Biographie[modifier | modifier le code]

Résistant et militant communiste[modifier | modifier le code]

Fils d'une directrice d'école, laïque, et d'un gendarme, pacifiste, Pierre Daix adhère au Parti communiste français, à 17 ans, en 1939. Élève au Lycée Henri IV à Paris, il vient juste d'avoir son baccalauréat et le Parti communiste est interdit... En juillet 1940, il crée un club étudiant du Centre laïque des auberges de la jeunesse (Claj) qui sert de paravent légal à l'Union des étudiants communistes clandestine. Résistant, il est un des organisateurs des manifestations étudiants du début du mois de novembre 1940. Il est arrêté une première fois le 28 novembre 1940. Il fait connaissance avec la Santé. Libéré en février 1941, arrêté de nouveau en janvier 1942, des prisons vichystes de Fresnes puis de Clairvaux, il est déporté en mars 1944[1] au camp de concentration de Mauthausen. Connaissant l'allemand, il travaille dans le camp avec l'organisation de résistance internationale clandestine et aide à sauver des résistants français sans distinction d'origine politique.

À la Libération, il est nommé chef de cabinet du ministre communiste Charles Tillon au ministère de l'Air, de l'Armement et de la Reconstruction. Après le départ des ministres communistes du gouvernement, en 1947, il est directeur-adjoint des Éditions sociales, la maison d'édition du PCF[2]

Il devient un ami intime du peintre Pablo Picasso, qui vient d'adhérer au Parti communiste, et qu'il rencontre pour la première fois en novembre 1945.

Journaliste[modifier | modifier le code]

Dans son article, « Pierre Daix, matricule 59 807 à Mauthausen », paru dans Les Lettres françaises, il dément qu'il y eût un univers concentrationnaire en Union soviétique et répond ainsi négativement à la demande du militant trotskiste David Rousset d'une commission d'enquête sur l'existence de camps de concentration en URSS[3],[4].

Sa carrière de journaliste commencée en décembre 1946 au journal France d'abord, se poursuit en mai-juin 1947 comme rédacteur en chef de L'Avant-garde, le journal de l'Union de Jeunesse républicaine de France.
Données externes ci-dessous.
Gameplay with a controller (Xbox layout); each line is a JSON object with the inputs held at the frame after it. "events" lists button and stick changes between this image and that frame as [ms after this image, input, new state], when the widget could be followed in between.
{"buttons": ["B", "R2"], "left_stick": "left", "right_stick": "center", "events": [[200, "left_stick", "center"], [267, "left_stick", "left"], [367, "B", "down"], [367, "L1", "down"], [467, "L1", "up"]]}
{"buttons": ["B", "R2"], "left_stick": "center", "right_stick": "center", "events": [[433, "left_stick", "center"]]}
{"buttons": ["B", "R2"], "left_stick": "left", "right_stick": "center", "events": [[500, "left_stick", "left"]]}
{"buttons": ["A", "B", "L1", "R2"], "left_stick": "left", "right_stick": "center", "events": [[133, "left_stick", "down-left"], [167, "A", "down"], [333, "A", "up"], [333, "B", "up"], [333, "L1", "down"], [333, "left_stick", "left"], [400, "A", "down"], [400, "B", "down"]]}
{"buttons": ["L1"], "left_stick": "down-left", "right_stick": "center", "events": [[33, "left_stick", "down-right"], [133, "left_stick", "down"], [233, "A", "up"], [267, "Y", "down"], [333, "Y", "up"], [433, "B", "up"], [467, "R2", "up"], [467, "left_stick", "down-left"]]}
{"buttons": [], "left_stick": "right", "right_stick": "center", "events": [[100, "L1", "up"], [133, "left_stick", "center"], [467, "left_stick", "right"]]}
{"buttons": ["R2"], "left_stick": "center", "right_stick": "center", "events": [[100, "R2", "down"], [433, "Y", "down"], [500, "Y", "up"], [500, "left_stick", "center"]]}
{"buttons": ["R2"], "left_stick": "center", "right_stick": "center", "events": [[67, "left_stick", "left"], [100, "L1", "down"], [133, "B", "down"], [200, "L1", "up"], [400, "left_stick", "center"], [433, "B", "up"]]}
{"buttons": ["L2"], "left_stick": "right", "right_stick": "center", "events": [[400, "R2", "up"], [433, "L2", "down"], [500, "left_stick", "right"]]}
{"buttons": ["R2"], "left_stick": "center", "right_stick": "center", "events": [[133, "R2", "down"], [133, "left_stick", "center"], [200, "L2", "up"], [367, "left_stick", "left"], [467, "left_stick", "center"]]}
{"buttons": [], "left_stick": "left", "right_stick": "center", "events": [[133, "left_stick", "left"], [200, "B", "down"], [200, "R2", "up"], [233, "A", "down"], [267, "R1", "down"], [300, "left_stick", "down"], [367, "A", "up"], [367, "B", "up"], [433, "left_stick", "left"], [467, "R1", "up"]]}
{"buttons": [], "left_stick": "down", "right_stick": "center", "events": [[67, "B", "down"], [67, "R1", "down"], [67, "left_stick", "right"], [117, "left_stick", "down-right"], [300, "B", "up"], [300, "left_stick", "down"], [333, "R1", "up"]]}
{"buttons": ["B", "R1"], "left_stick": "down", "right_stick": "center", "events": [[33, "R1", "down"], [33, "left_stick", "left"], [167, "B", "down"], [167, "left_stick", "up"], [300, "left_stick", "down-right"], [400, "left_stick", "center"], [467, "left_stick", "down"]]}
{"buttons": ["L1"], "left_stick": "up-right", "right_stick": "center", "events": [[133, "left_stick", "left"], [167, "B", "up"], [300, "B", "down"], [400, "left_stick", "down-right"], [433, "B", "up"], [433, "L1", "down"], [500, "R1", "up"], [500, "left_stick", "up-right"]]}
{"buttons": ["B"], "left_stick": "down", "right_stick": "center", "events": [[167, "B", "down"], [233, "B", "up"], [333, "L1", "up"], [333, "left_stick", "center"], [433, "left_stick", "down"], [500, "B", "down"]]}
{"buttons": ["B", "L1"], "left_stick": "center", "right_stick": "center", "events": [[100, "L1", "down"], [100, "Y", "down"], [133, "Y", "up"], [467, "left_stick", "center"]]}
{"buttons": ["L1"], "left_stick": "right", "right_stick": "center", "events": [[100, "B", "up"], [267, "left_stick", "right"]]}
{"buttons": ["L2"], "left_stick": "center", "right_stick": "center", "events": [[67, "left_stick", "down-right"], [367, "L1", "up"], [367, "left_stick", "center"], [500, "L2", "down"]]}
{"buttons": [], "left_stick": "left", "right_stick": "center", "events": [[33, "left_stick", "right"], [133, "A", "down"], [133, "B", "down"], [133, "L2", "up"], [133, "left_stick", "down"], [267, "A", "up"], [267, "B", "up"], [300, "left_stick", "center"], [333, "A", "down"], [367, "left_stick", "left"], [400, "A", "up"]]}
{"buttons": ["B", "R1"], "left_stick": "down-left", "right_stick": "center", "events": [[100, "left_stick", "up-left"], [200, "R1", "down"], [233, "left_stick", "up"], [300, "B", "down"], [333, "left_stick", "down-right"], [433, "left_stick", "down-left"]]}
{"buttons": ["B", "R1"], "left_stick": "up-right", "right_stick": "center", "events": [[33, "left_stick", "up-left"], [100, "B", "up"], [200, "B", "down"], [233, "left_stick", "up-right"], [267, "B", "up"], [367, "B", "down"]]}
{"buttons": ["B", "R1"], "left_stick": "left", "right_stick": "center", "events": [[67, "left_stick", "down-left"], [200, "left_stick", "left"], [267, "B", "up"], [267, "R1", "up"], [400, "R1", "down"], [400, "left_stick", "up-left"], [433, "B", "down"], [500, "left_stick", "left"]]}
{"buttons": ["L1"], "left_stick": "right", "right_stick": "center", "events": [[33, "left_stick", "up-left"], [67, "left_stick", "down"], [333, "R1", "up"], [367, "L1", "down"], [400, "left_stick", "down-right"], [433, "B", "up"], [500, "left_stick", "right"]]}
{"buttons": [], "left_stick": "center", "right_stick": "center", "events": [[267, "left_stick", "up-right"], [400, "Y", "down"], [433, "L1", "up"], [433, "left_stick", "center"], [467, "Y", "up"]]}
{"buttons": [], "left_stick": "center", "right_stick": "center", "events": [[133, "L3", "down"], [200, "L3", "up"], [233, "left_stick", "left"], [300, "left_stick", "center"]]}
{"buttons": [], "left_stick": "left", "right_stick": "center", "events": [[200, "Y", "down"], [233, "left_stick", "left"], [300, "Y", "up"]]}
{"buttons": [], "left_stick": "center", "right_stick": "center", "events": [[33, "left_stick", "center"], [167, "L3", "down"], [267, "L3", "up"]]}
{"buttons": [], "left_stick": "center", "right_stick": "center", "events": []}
Entre 1948 et 1950 il est rédacteur en chef des Lettres françaises, dont le directeur officiel est l'écrivain Claude Morgan 1950, mais que Louis Aragon est chargé de piloter en sous-main. Il est selon ses propos[5] "parachuté à la direction de Ce soir, au milieu de la dernière nuit du XIIe Congrès du Parti communiste" (avril 1950). Il est en fait directeur-adjoint[6] de ce quotidien communiste du soir qui tire chaque jour entre 80 000 et 100 000 exemplaires et dont Louis Aragon est le directeur nominal. Lorsque Ce soir cesse sa parution en mars 1953, il accompagne Aragon à l'hebdomadaire Les Lettres françaises, dont il redevient rédacteur en chef jusqu'en 1972, date de la fin du journal.

Ainsi il y est le collaborateur de Louis Aragon de 1948 à 1972. Il publie en 1957 une Lettre à Maurice Nadeau dans laquelle il aborde les crimes de Joseph Staline. Il participe à l'"ouverture" des Les Lettres françaises, et aux prises de position de cet organe en faveur de la littérature soviétique "dissidente" .

Il fait partie du premier comité de rédaction de La Nouvelle Critique lorsque celle-ci est créée en 1949 à destination des intellectuels communistes.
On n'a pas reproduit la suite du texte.